- [Exercise instructions]:
For this exercise, copy the data exactly and omit any images.

- [Given information]:
▽
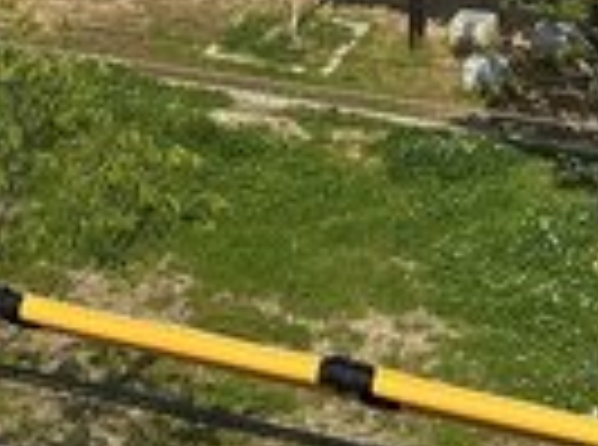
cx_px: 225
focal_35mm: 140
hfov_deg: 14.1
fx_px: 2412
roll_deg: -1.8
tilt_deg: -11.6
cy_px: -428
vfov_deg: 9.8
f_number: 1.8
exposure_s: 1/2667
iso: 25
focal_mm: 3
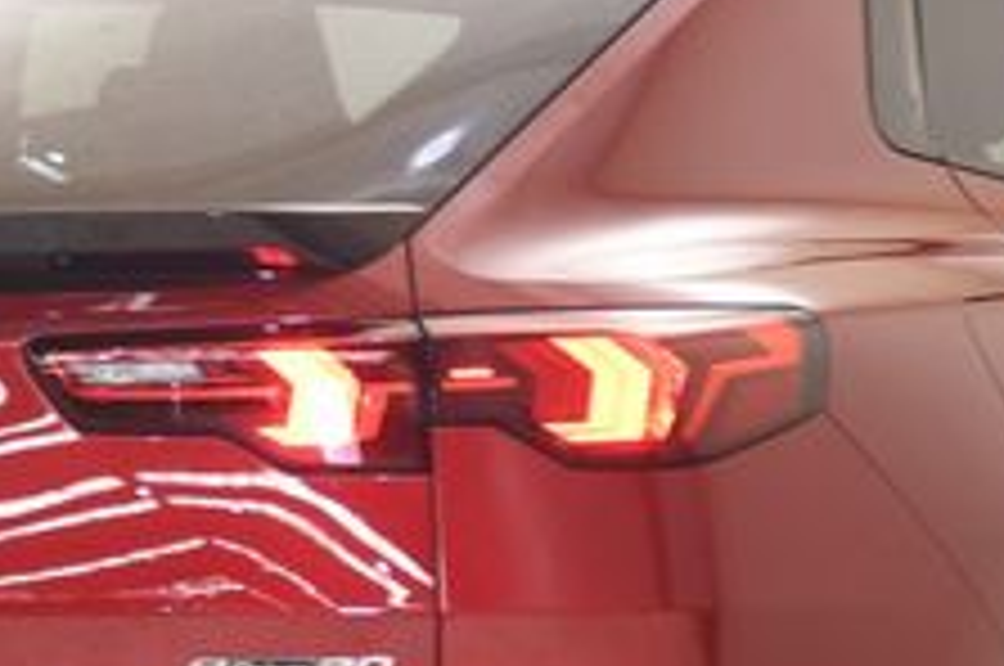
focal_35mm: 431
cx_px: 567
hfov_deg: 4.8
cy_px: 569
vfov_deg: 3.2
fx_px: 12003
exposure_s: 1/15
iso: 640
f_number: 5.3
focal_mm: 80
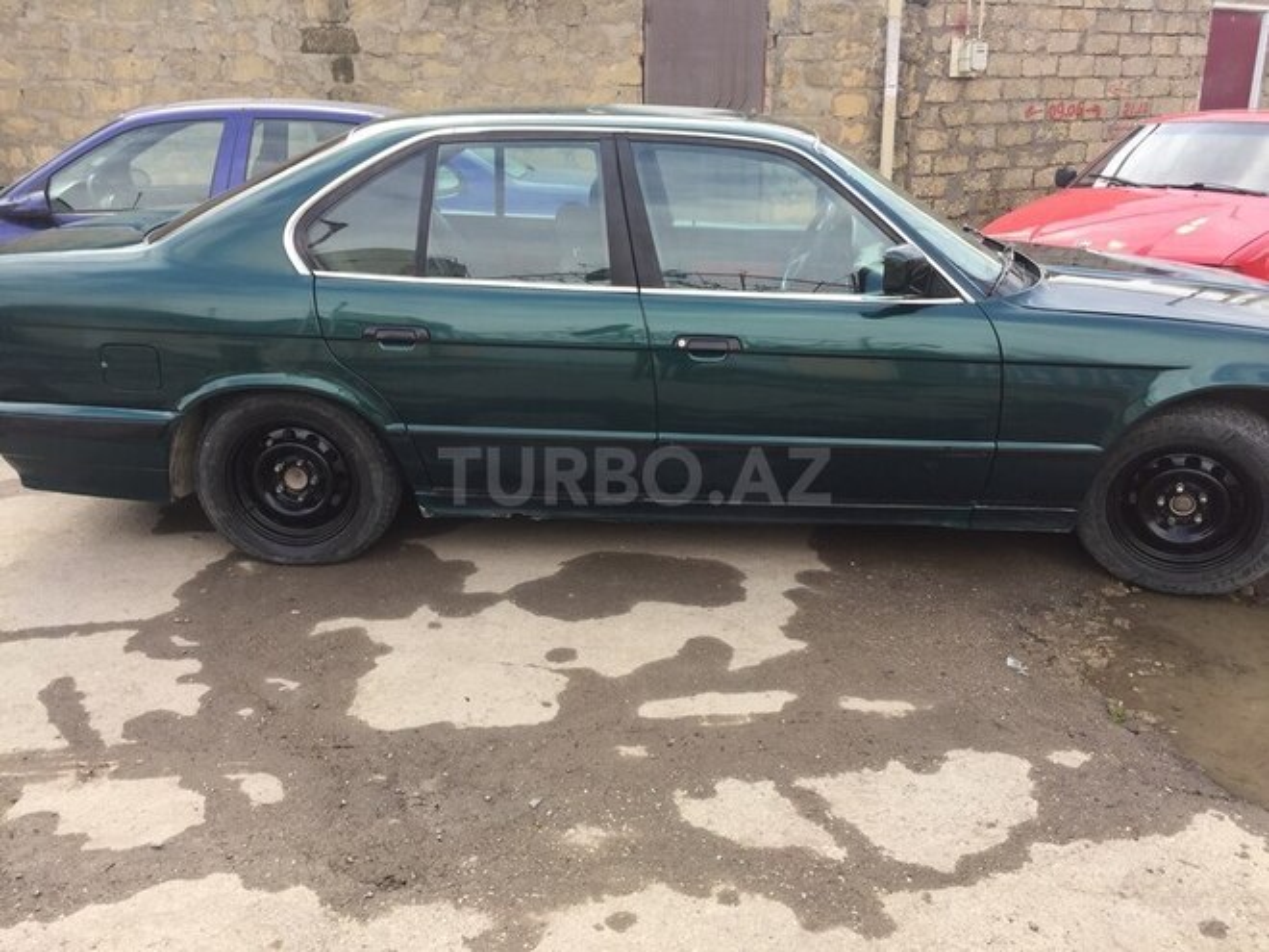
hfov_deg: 61.7
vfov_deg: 48.2
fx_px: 1063
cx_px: 634
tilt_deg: -16.1
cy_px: 476
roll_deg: -0.7
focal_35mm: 29
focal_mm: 4.15
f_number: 2.2
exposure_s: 1/471
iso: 32
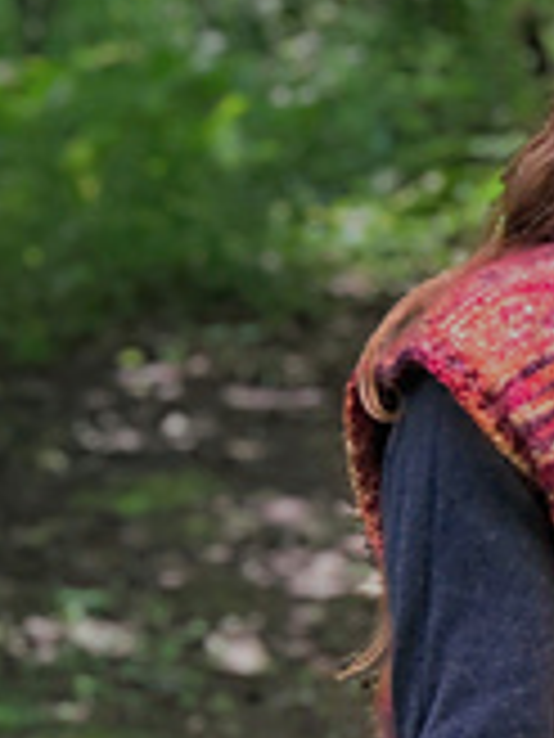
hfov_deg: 8.4
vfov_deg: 11.2
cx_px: 687
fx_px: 3713
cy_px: 765
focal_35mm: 174
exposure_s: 1/30
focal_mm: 6.6
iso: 25
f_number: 2.8
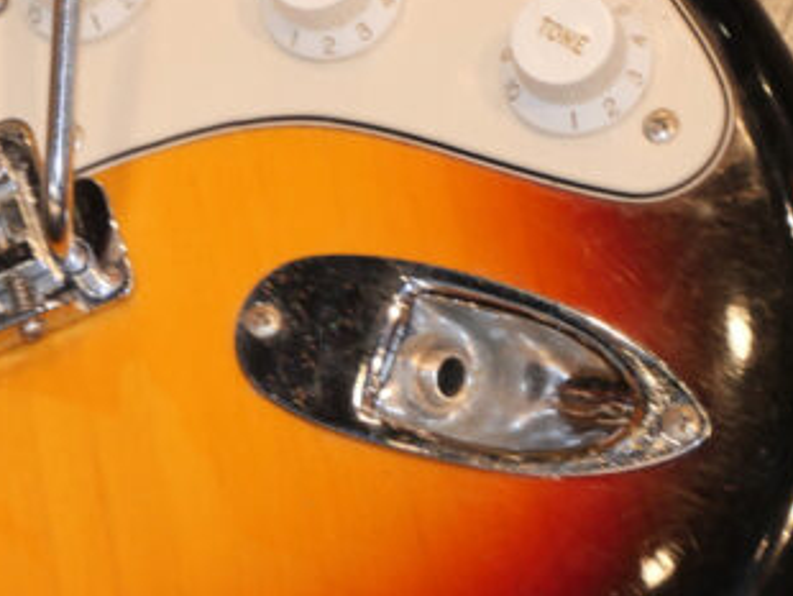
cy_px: 565
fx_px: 3783
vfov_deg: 9.0
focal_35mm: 165
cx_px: -33
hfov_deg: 11.8
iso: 800
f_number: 5.6
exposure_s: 1/50
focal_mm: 32
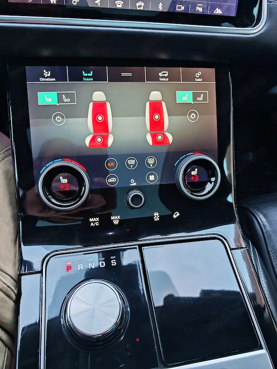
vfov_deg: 71.6
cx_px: 138
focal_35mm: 24
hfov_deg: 56.8
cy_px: 184
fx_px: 256
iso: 200
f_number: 2
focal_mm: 6.83
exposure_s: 1/50
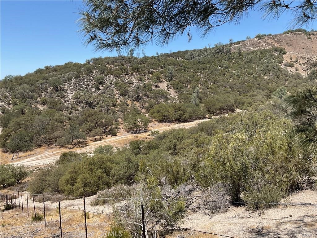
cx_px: 158
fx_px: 266
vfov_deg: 48.2
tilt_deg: -7.3
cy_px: 119
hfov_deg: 61.7
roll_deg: +2.7
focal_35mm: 29
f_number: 1.8
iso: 16
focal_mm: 3
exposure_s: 1/1451
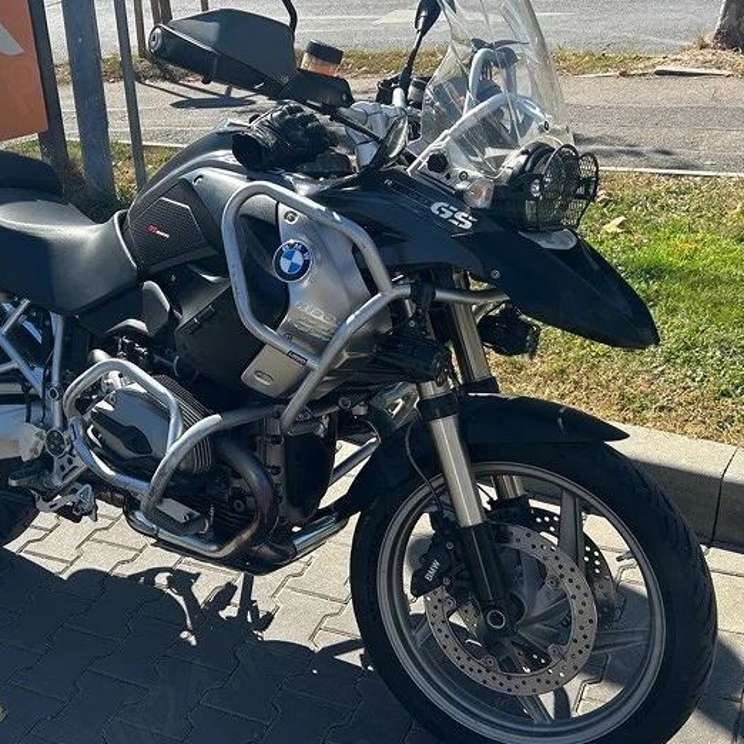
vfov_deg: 38.3
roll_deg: +5.1
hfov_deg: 37.9
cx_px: 244
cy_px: 368
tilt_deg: -24.1
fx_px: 1070
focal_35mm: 44
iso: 50
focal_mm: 5.7
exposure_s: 1/2252
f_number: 1.5
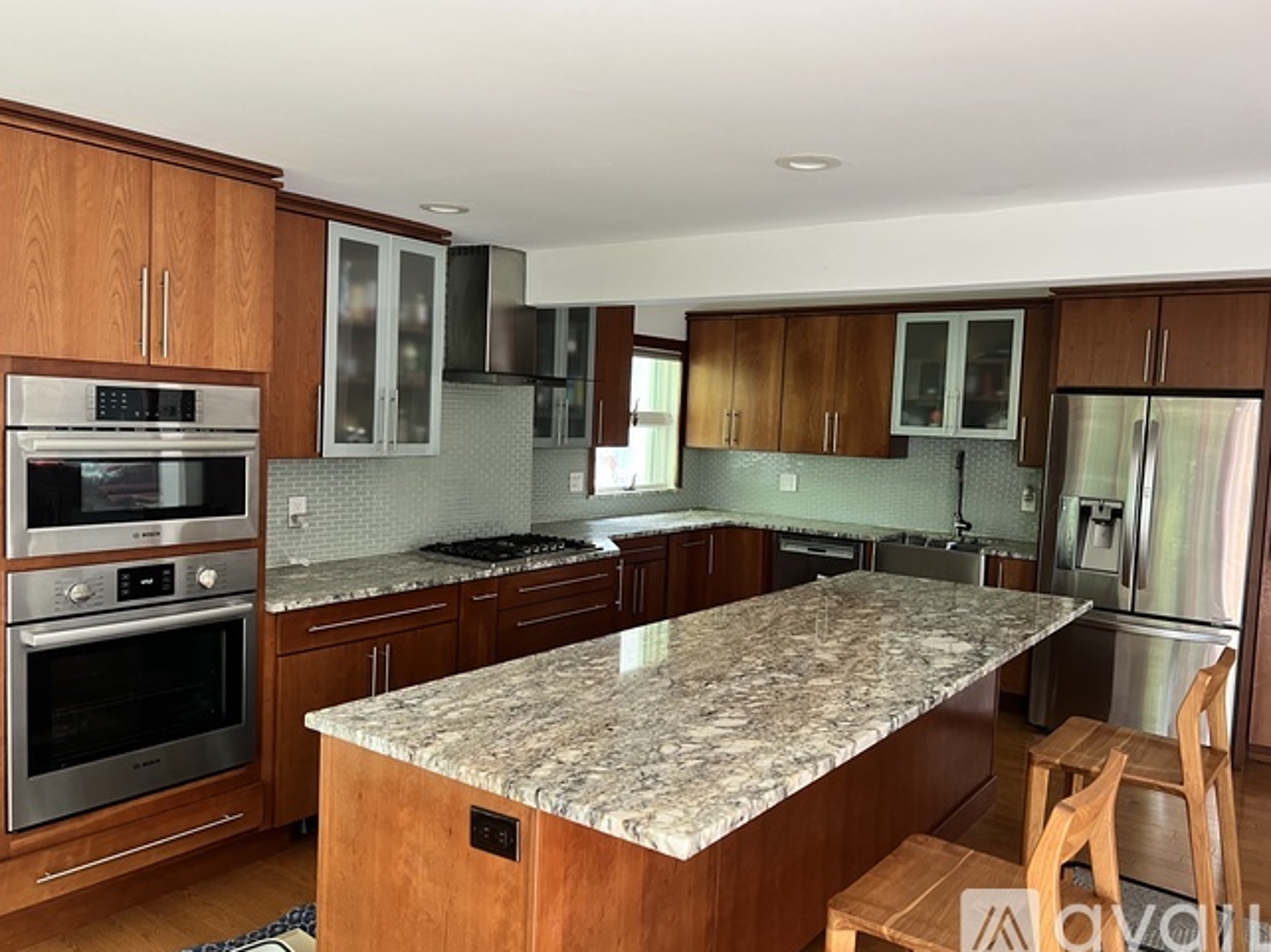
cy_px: 473
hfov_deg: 65.3
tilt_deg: -4.0
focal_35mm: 27
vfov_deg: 51.3
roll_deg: -2.6
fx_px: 991
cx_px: 621
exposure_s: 1/63
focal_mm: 5.7
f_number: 1.5
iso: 125
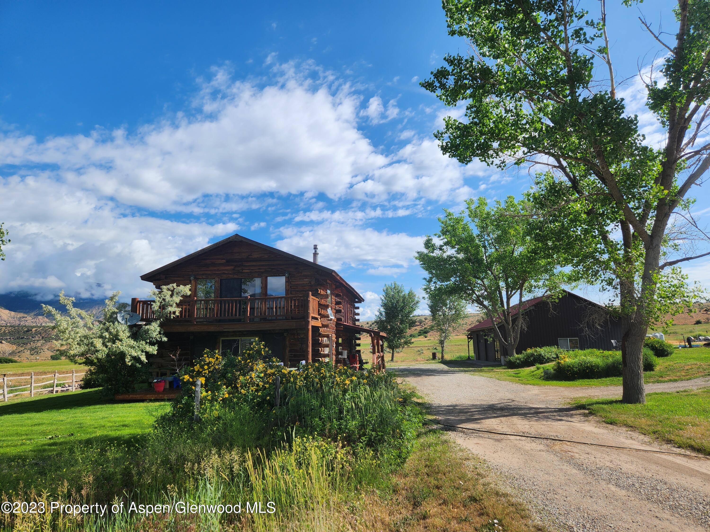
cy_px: 266
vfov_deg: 58.9
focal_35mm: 23
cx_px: 355
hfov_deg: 73.9
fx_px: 472
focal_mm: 5.4
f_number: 1.8
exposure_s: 1/1839
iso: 20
△
- [Exercise solution]:
cx_px: 225
focal_35mm: 140
hfov_deg: 14.1
fx_px: 2412
roll_deg: -1.8
tilt_deg: -11.6
cy_px: -428
vfov_deg: 9.8
f_number: 1.8
exposure_s: 1/2667
iso: 25
focal_mm: 3
focal_35mm: 431
cx_px: 567
hfov_deg: 4.8
cy_px: 569
vfov_deg: 3.2
fx_px: 12003
exposure_s: 1/15
iso: 640
f_number: 5.3
focal_mm: 80
hfov_deg: 61.7
vfov_deg: 48.2
fx_px: 1063
cx_px: 634
tilt_deg: -16.1
cy_px: 476
roll_deg: -0.7
focal_35mm: 29
focal_mm: 4.15
f_number: 2.2
exposure_s: 1/471
iso: 32
hfov_deg: 8.4
vfov_deg: 11.2
cx_px: 687
fx_px: 3713
cy_px: 765
focal_35mm: 174
exposure_s: 1/30
focal_mm: 6.6
iso: 25
f_number: 2.8
cy_px: 565
fx_px: 3783
vfov_deg: 9.0
focal_35mm: 165
cx_px: -33
hfov_deg: 11.8
iso: 800
f_number: 5.6
exposure_s: 1/50
focal_mm: 32
vfov_deg: 71.6
cx_px: 138
focal_35mm: 24
hfov_deg: 56.8
cy_px: 184
fx_px: 256
iso: 200
f_number: 2
focal_mm: 6.83
exposure_s: 1/50
cx_px: 158
fx_px: 266
vfov_deg: 48.2
tilt_deg: -7.3
cy_px: 119
hfov_deg: 61.7
roll_deg: +2.7
focal_35mm: 29
f_number: 1.8
iso: 16
focal_mm: 3
exposure_s: 1/1451
vfov_deg: 38.3
roll_deg: +5.1
hfov_deg: 37.9
cx_px: 244
cy_px: 368
tilt_deg: -24.1
fx_px: 1070
focal_35mm: 44
iso: 50
focal_mm: 5.7
exposure_s: 1/2252
f_number: 1.5
cy_px: 473
hfov_deg: 65.3
tilt_deg: -4.0
focal_35mm: 27
vfov_deg: 51.3
roll_deg: -2.6
fx_px: 991
cx_px: 621
exposure_s: 1/63
focal_mm: 5.7
f_number: 1.5
iso: 125
cy_px: 266
vfov_deg: 58.9
focal_35mm: 23
cx_px: 355
hfov_deg: 73.9
fx_px: 472
focal_mm: 5.4
f_number: 1.8
exposure_s: 1/1839
iso: 20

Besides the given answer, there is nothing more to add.